Specialists will identify immediate barriers to safe housing and produce creative solutions to move beyond those barriers, which can include disputes with landlords or friends or family who possess safe housing, or an inability to cover upfront moving costs.
A diversion specialist can offer mediation with landlords, friends and relatives, or offer connections to community resources that offer credit repair and legal counsel. They can also provide one-time financial assistance for housing and assist with transportation. These funds for one-time assistance are flex funds—funds with broader discretionary use—set aside for staff to use at their own discretion.
The pilot programs in the two Seattle-area counties served a total of 1,898 households with children. The results show about half (49 percent) of the families secured immediate housing while avoiding pricier alternatives. Among the families housed only 17.4 percent returned to homelessness within a year. A strong majority (76 percent) secured their own rental units without a housing subsidy. Building Changes’ goal is to have people housed within 30 days. The average median time for finding a participant new housing in the two pilot programs was 37 days.

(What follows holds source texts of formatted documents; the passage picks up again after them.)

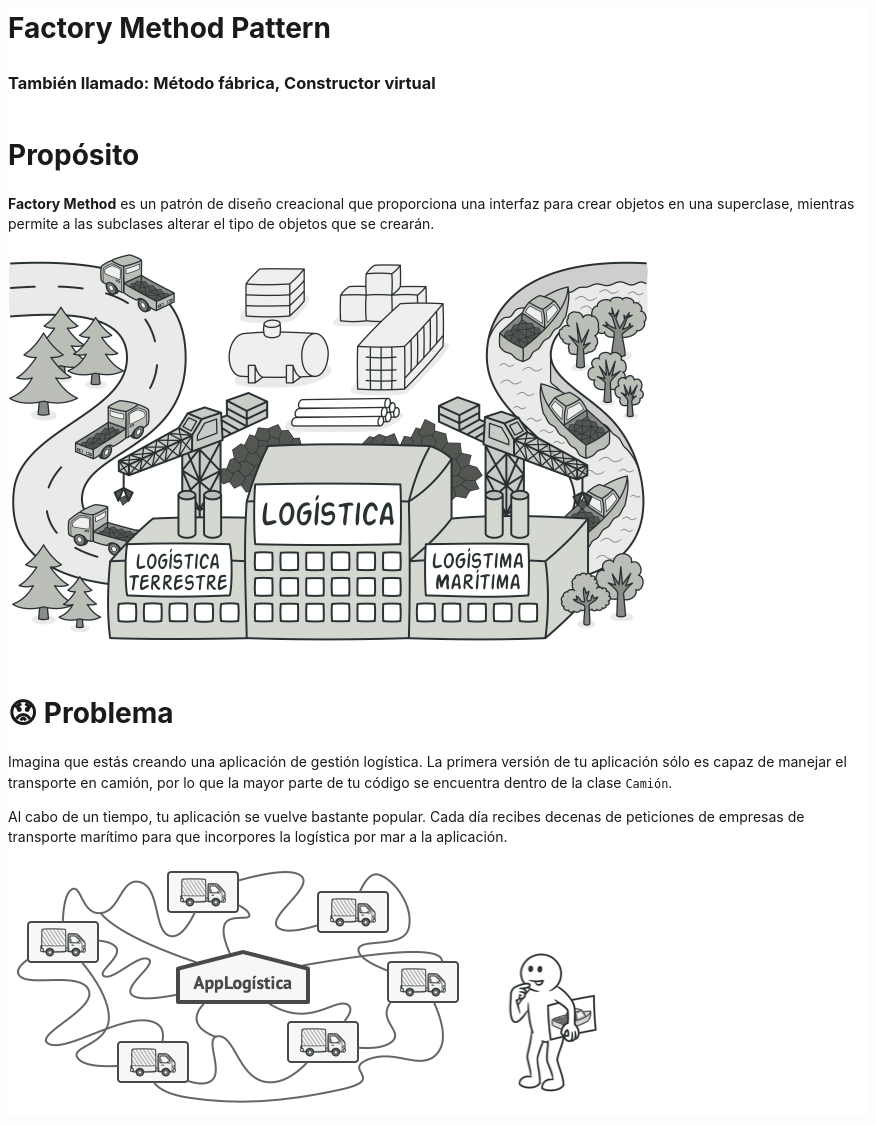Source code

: # Factory Method Pattern

### **También llamado: Método fábrica, Constructor virtual**

# ****Propósito****

**Factory Method** es un patrón de diseño creacional que proporciona una interfaz para crear objetos en una superclase, mientras permite a las subclases alterar el tipo de objetos que se crearán.

![Untitled](Factory%20Method%20Pattern%2004a640e049b04ff8a510e7baffebc464/Untitled.png)

# 😟 ****Problema****

Imagina que estás creando una aplicación de gestión logística. La primera versión de tu aplicación sólo es capaz de manejar el transporte en camión, por lo que la mayor parte de tu código se encuentra dentro de la clase `Camión`.

Al cabo de un tiempo, tu aplicación se vuelve bastante popular. Cada día recibes decenas de peticiones de empresas de transporte marítimo para que incorpores la logística por mar a la aplicación.

![Untitled](Factory%20Method%20Pattern%2004a640e049b04ff8a510e7baffebc464/Untitled%201.png)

Although financial assistance may be available, an evaluation demonstrated that one-third of families housed through diversion in Pierce County were able to without any financial assistance. Other figures show the annual cost per successfully housed family using diversion was $1,668 ($1,031 in flex funds and $637 for staff), much lower than emergency sheltering ($2,179), rapid re-housing ($5,290), or transitional housing ($14,800).
Building Changes gets its funding through the Washington Youth & Families Fund (WYFF), which combines government and philanthropy to make targeted investments to end homelessness. WYFF has invested in over 100 organizations in 24 counties, combining $20 million in tax revenue and $53.7 million in private contributions since 2004 to reduce homelessness in the state.
The successful model that Building Changes pursues is a part of a similar effort of another nonprofit — Your Way Home in Montgomery County, PA. They also use PPPs to address homelessness. They both have a common theme of focusing on early intervention, combining resources and streamlining processes, while using PPPs to achieve the collective goal of ending homelessness in their communities.
As Building Changes and other community nonprofits have shown, diversion can be a useful tool that reduces costs for struggling state and local governments looking for other alternatives to reduce their homeless populations.